§ What is required
Copy out the stretch of text from the start of the entries through the line containing "Economic, Social and Cultural Rights (ICESCR)", both ends included. Omit the pictures from your copy.

Page images and extracted text:

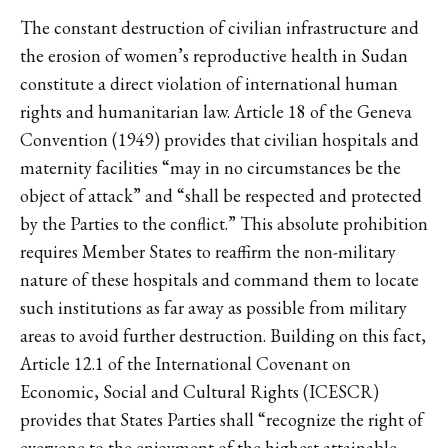
The constant destruction of civilian infrastructure and
the erosion of women’s reproductive health in Sudan
constitute a direct violation of international human
rights and humanitarian law. Article 18 of the Geneva
Convention (1949) provides that civilian hospitals and
maternity facilities “may in no circumstances be the
object of attack” and “shall be respected and protected
by the Parties to the conflict.” This absolute prohibition
requires Member States to reaffirm the non-military
nature of these hospitals and command them to locate
such institutions as far away as possible from military
areas to avoid further destruction. Building on this fact,
Article 12.1 of the International Covenant on
Economic, Social and Cultural Rights (ICESCR)
provides that States Parties shall “recognize the right of
everyone to the enjoyment of the highest attainable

§ The answer
The constant destruction of civilian infrastructure and
the erosion of women’s reproductive health in Sudan
constitute a direct violation of international human
rights and humanitarian law. Article 18 of the Geneva
Convention (1949) provides that civilian hospitals and
maternity facilities “may in no circumstances be the
object of attack” and “shall be respected and protected
by the Parties to the conflict.” This absolute prohibition
requires Member States to reaffirm the non-military
nature of these hospitals and command them to locate
such institutions as far away as possible from military
areas to avoid further destruction. Building on this fact,
Article 12.1 of the International Covenant on
Economic, Social and Cultural Rights (ICESCR)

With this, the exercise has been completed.